** Problem **
Present the data once more in exactly its original form.

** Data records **
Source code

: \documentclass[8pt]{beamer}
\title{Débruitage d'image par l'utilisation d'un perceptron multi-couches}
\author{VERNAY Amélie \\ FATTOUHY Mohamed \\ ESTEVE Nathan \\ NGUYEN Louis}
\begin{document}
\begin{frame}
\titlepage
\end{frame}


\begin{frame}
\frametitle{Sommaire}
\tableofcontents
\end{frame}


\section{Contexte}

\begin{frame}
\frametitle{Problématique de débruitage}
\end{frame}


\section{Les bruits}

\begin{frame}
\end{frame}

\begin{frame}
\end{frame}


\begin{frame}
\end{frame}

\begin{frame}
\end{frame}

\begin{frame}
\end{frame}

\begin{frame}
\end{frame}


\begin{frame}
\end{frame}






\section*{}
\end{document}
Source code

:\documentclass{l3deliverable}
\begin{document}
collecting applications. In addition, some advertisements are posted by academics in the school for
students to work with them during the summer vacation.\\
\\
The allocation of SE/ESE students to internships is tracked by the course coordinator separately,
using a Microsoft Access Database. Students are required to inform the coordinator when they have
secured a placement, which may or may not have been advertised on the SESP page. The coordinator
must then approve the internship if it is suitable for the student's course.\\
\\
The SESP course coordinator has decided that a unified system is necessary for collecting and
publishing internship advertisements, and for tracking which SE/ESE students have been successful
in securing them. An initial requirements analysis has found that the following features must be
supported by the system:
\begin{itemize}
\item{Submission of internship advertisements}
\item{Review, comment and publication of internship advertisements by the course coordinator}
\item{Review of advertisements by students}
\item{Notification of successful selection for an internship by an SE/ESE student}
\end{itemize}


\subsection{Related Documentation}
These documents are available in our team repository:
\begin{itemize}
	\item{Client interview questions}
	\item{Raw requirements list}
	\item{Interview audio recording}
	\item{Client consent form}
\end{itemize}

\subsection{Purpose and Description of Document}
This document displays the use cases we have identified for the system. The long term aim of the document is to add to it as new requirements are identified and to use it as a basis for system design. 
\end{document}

** Solution to this problem **
Source code

: \documentclass[8pt]{beamer}
\title{Débruitage d'image par l'utilisation d'un perceptron multi-couches}
\author{VERNAY Amélie \\ FATTOUHY Mohamed \\ ESTEVE Nathan \\ NGUYEN Louis}
\begin{document}
\begin{frame}
\titlepage
\end{frame}


\begin{frame}
\frametitle{Sommaire}
\tableofcontents
\end{frame}


\section{Contexte}

\begin{frame}
\frametitle{Problématique de débruitage}
\end{frame}


\section{Les bruits}

\begin{frame}
\end{frame}

\begin{frame}
\end{frame}


\begin{frame}
\end{frame}

\begin{frame}
\end{frame}

\begin{frame}
\end{frame}

\begin{frame}
\end{frame}


\begin{frame}
\end{frame}






\section*{}
\end{document}
Source code

:\documentclass{l3deliverable}
\begin{document}
collecting applications. In addition, some advertisements are posted by academics in the school for
students to work with them during the summer vacation.\\
\\
The allocation of SE/ESE students to internships is tracked by the course coordinator separately,
using a Microsoft Access Database. Students are required to inform the coordinator when they have
secured a placement, which may or may not have been advertised on the SESP page. The coordinator
must then approve the internship if it is suitable for the student's course.\\
\\
The SESP course coordinator has decided that a unified system is necessary for collecting and
publishing internship advertisements, and for tracking which SE/ESE students have been successful
in securing them. An initial requirements analysis has found that the following features must be
supported by the system:
\begin{itemize}
\item{Submission of internship advertisements}
\item{Review, comment and publication of internship advertisements by the course coordinator}
\item{Review of advertisements by students}
\item{Notification of successful selection for an internship by an SE/ESE student}
\end{itemize}


\subsection{Related Documentation}
These documents are available in our team repository:
\begin{itemize}
	\item{Client interview questions}
	\item{Raw requirements list}
	\item{Interview audio recording}
	\item{Client consent form}
\end{itemize}

\subsection{Purpose and Description of Document}
This document displays the use cases we have identified for the system. The long term aim of the document is to add to it as new requirements are identified and to use it as a basis for system design. 
\end{document}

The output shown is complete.